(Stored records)
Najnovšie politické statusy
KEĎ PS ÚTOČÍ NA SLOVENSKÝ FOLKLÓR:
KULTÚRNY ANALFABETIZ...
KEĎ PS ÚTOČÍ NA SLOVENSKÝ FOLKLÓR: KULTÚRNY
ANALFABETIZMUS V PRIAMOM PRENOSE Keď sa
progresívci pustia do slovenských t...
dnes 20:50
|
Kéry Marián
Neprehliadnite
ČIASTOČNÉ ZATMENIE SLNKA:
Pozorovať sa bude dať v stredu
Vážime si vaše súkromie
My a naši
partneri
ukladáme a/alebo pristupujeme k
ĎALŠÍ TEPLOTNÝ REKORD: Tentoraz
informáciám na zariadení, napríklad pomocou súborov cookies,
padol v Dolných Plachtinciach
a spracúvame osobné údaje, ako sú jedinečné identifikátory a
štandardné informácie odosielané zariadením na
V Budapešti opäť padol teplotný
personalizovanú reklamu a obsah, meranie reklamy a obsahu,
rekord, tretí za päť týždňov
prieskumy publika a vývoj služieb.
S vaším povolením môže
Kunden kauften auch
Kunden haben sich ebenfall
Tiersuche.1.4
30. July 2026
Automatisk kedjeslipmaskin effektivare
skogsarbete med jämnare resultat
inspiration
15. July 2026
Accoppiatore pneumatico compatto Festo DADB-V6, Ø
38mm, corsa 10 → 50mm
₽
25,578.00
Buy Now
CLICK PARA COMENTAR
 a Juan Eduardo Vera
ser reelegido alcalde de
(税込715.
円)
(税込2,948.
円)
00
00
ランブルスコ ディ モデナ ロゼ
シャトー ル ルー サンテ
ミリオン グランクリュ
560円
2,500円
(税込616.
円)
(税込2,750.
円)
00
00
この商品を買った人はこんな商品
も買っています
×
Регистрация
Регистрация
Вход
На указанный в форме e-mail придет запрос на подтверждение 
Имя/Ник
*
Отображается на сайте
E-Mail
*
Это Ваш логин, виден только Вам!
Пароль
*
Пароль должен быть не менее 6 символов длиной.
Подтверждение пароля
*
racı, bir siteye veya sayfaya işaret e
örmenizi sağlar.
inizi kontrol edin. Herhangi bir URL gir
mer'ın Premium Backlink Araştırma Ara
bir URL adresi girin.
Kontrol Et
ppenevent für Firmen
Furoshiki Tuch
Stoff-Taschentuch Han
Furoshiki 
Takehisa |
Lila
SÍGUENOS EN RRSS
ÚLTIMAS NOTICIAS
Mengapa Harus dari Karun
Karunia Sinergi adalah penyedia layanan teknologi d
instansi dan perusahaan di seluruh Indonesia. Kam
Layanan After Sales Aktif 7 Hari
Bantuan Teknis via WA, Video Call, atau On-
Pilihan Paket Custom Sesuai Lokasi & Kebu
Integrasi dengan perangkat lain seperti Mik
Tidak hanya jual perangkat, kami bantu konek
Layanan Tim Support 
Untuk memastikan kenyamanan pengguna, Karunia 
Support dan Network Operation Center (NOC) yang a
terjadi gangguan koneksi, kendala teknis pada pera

* The problem
Take the entries above and copy them out exactly.

* Task output
Najnovšie politické statusy
KEĎ PS ÚTOČÍ NA SLOVENSKÝ FOLKLÓR:
KULTÚRNY ANALFABETIZ...
KEĎ PS ÚTOČÍ NA SLOVENSKÝ FOLKLÓR: KULTÚRNY
ANALFABETIZMUS V PRIAMOM PRENOSE Keď sa
progresívci pustia do slovenských t...
dnes 20:50
|
Kéry Marián
Neprehliadnite
ČIASTOČNÉ ZATMENIE SLNKA:
Pozorovať sa bude dať v stredu
Vážime si vaše súkromie
My a naši
partneri
ukladáme a/alebo pristupujeme k
ĎALŠÍ TEPLOTNÝ REKORD: Tentoraz
informáciám na zariadení, napríklad pomocou súborov cookies,
padol v Dolných Plachtinciach
a spracúvame osobné údaje, ako sú jedinečné identifikátory a
štandardné informácie odosielané zariadením na
V Budapešti opäť padol teplotný
personalizovanú reklamu a obsah, meranie reklamy a obsahu,
rekord, tretí za päť týždňov
prieskumy publika a vývoj služieb.
S vaším povolením môže
Kunden kauften auch
Kunden haben sich ebenfall
Tiersuche.1.4
30. July 2026
Automatisk kedjeslipmaskin effektivare
skogsarbete med jämnare resultat
inspiration
15. July 2026
Accoppiatore pneumatico compatto Festo DADB-V6, Ø
38mm, corsa 10 → 50mm
₽
25,578.00
Buy Now
CLICK PARA COMENTAR
 a Juan Eduardo Vera
ser reelegido alcalde de
(税込715.
円)
(税込2,948.
円)
00
00
ランブルスコ ディ モデナ ロゼ
シャトー ル ルー サンテ
ミリオン グランクリュ
560円
2,500円
(税込616.
円)
(税込2,750.
円)
00
00
この商品を買った人はこんな商品
も買っています
×
Регистрация
Регистрация
Вход
На указанный в форме e-mail придет запрос на подтверждение 
Имя/Ник
*
Отображается на сайте
E-Mail
*
Это Ваш логин, виден только Вам!
Пароль
*
Пароль должен быть не менее 6 символов длиной.
Подтверждение пароля
*
racı, bir siteye veya sayfaya işaret e
örmenizi sağlar.
inizi kontrol edin. Herhangi bir URL gir
mer'ın Premium Backlink Araştırma Ara
bir URL adresi girin.
Kontrol Et
ppenevent für Firmen
Furoshiki Tuch
Stoff-Taschentuch Han
Furoshiki 
Takehisa |
Lila
SÍGUENOS EN RRSS
ÚLTIMAS NOTICIAS
Mengapa Harus dari Karun
Karunia Sinergi adalah penyedia layanan teknologi d
instansi dan perusahaan di seluruh Indonesia. Kam
Layanan After Sales Aktif 7 Hari
Bantuan Teknis via WA, Video Call, atau On-
Pilihan Paket Custom Sesuai Lokasi & Kebu
Integrasi dengan perangkat lain seperti Mik
Tidak hanya jual perangkat, kami bantu konek
Layanan Tim Support 
Untuk memastikan kenyamanan pengguna, Karunia 
Support dan Network Operation Center (NOC) yang a
terjadi gangguan koneksi, kendala teknis pada pera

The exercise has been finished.